Reproduce the whole listing word for word. Leave every image out.
Source material: Begin
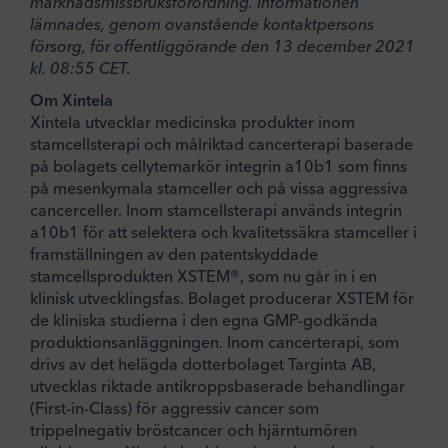
marknadsmissbruksförordning. Informationen
lämnades, genom ovanstående kontaktpersons
försorg, för offentliggörande den 13 december 2021
kl. 08:55 CET.
Om Xintela
Xintela utvecklar medicinska produkter inom
stamcellsterapi och målriktad cancerterapi baserade
på bolagets cellytemarkör integrin a10b1 som finns
på mesenkymala stamceller och på vissa aggressiva
cancerceller. Inom stamcellsterapi används integrin
a10b1 för att selektera och kvalitetssäkra stamceller i
framställningen av den patentskyddade
stamcellsprodukten XSTEM®, som nu går in i en
klinisk utvecklingsfas. Bolaget producerar XSTEM för
de kliniska studierna i den egna GMP-godkända
produktionsanläggningen. Inom cancerterapi, som
drivs av det helägda dotterbolaget Targinta AB,
utvecklas riktade antikroppsbaserade behandlingar
(First-in-Class) för aggressiv cancer som
trippelnegativ bröstcancer och hjärntumören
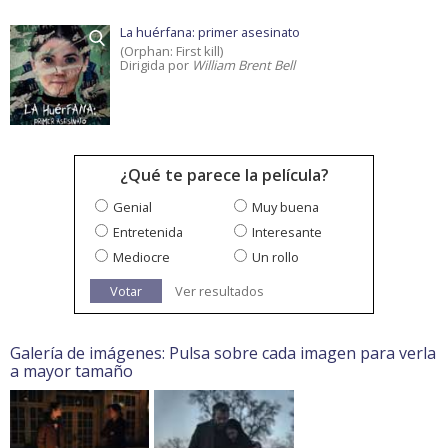
La huérfana: primer asesinato
(Orphan: First kill)
Dirigida por
William Brent Bell
¿Qué te parece la película?
Genial
Muy buena
Entretenida
Interesante
Mediocre
Un rollo
Votar
Ver resultados
Galería de imágenes: Pulsa sobre cada imagen para verla
a mayor tamaño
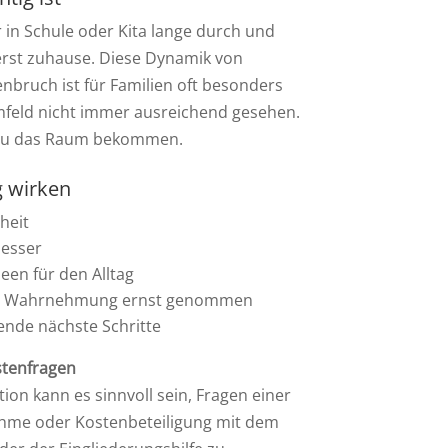
r in Schule oder Kita lange durch und
erst zuhause. Diese Dynamik von
ruch ist für Familien oft besonders
feld nicht immer ausreichend gesehen.
nau das Raum bekommen.
g wirken
heit
besser
een für den Alltag
hrer Wahrnehmung ernst genommen
sende nächste Schritte
stenfragen
ation kann es sinnvoll sein, Fragen einer
me oder Kostenbeteiligung mit dem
Source material: End
**Result of this exercise**:
marknadsmissbruksförordning. Informationen
lämnades, genom ovanstående kontaktpersons
försorg, för offentliggörande den 13 december 2021
kl. 08:55 CET.
Om Xintela
Xintela utvecklar medicinska produkter inom
stamcellsterapi och målriktad cancerterapi baserade
på bolagets cellytemarkör integrin a10b1 som finns
på mesenkymala stamceller och på vissa aggressiva
cancerceller. Inom stamcellsterapi används integrin
a10b1 för att selektera och kvalitetssäkra stamceller i
framställningen av den patentskyddade
stamcellsprodukten XSTEM®, som nu går in i en
klinisk utvecklingsfas. Bolaget producerar XSTEM för
de kliniska studierna i den egna GMP-godkända
produktionsanläggningen. Inom cancerterapi, som
drivs av det helägda dotterbolaget Targinta AB,
utvecklas riktade antikroppsbaserade behandlingar
(First-in-Class) för aggressiv cancer som
trippelnegativ bröstcancer och hjärntumören
La huérfana: primer asesinato
(Orphan: First kill)
Dirigida por
William Brent Bell
¿Qué te parece la película?
Genial
Muy buena
Entretenida
Interesante
Mediocre
Un rollo
Votar
Ver resultados
Galería de imágenes: Pulsa sobre cada imagen para verla
a mayor tamaño
r in Schule oder Kita lange durch und
erst zuhause. Diese Dynamik von
ruch ist für Familien oft besonders
feld nicht immer ausreichend gesehen.
nau das Raum bekommen.
g wirken
heit
besser
een für den Alltag
hrer Wahrnehmung ernst genommen
sende nächste Schritte
stenfragen
ation kann es sinnvoll sein, Fragen einer
me oder Kostenbeteiligung mit dem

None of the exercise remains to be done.